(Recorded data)
========================

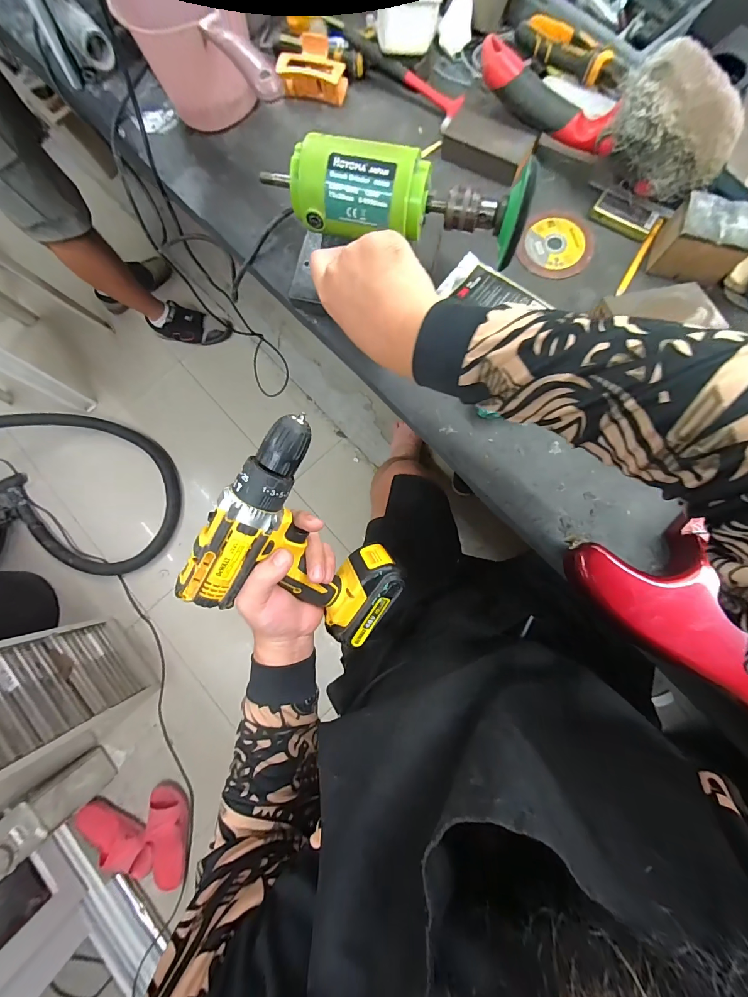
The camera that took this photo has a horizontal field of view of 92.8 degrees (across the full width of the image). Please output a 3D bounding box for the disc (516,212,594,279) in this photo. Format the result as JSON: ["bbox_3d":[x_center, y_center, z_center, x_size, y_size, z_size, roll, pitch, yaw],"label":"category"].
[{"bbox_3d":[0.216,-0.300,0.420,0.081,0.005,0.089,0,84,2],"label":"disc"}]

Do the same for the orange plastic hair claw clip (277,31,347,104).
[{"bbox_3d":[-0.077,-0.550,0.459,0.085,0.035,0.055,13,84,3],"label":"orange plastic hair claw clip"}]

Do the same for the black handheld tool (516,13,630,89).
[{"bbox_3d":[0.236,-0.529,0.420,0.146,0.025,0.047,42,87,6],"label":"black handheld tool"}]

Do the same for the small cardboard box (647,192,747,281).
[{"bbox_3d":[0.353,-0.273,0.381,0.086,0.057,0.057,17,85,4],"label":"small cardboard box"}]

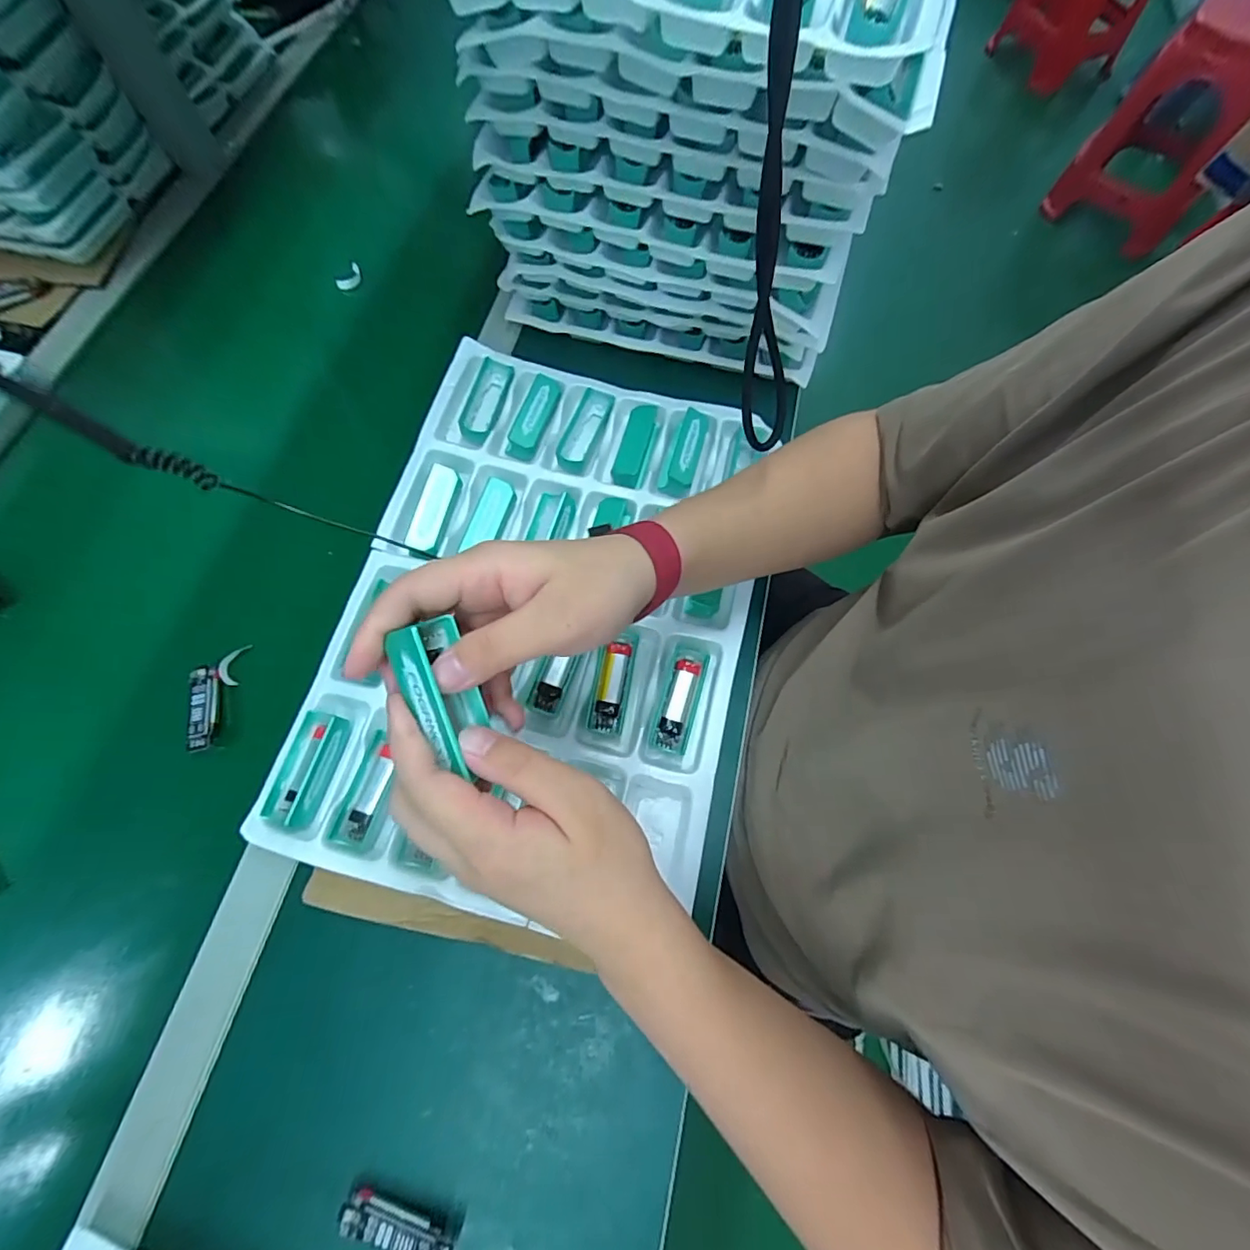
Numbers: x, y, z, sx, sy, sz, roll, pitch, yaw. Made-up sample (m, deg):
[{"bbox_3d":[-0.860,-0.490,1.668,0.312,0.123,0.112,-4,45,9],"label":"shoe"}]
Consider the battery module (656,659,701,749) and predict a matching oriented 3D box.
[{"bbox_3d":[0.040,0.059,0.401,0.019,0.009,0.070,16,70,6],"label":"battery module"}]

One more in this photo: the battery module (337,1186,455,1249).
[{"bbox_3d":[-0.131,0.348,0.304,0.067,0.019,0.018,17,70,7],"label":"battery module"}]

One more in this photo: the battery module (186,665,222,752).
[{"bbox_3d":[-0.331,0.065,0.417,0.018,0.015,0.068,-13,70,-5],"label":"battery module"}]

========================

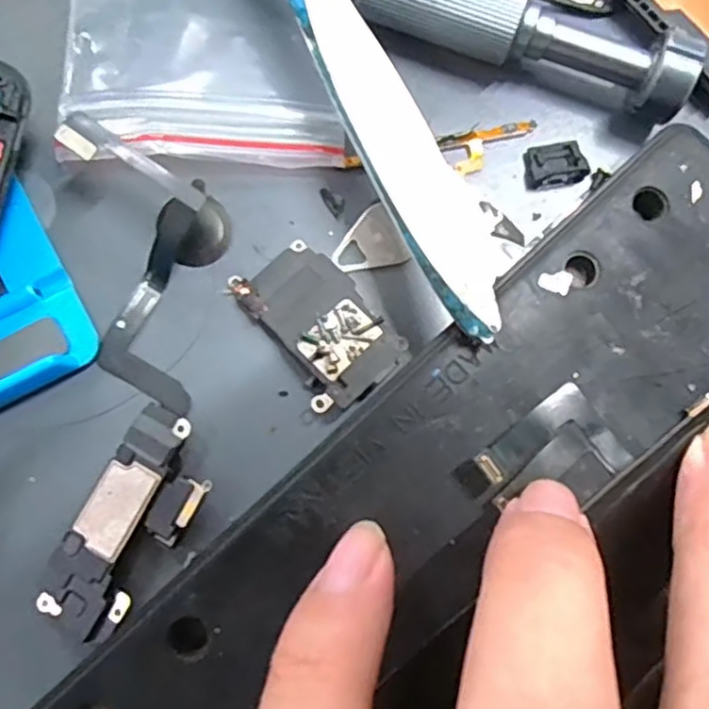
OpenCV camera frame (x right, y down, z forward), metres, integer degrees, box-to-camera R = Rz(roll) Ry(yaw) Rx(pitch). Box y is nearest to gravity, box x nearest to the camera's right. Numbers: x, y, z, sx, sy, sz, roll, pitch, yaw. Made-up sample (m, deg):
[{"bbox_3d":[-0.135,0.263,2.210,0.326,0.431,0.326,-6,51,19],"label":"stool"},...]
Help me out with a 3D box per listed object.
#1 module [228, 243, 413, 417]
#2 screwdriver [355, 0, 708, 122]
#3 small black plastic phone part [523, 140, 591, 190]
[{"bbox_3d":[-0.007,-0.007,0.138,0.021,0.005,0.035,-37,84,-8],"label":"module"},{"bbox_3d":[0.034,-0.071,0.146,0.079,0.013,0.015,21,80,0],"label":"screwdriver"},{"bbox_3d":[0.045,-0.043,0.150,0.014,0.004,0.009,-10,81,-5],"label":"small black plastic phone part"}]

========================

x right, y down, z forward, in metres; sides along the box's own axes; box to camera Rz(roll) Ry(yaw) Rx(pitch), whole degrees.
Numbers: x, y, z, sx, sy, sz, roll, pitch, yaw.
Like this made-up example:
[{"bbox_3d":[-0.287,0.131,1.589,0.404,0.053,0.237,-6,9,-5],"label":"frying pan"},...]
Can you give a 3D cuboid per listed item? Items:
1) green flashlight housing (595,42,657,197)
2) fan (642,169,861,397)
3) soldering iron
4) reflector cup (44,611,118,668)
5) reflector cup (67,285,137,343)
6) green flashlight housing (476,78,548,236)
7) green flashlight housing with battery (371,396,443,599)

========================

• _EXERCISE PROMPT_: Whenever a line in the data holds "with", copy that line.

• _ANSWER FOR THIS EXERCISE_:
Help me out with a 3D box per listed object.
7) green flashlight housing with battery (371,396,443,599)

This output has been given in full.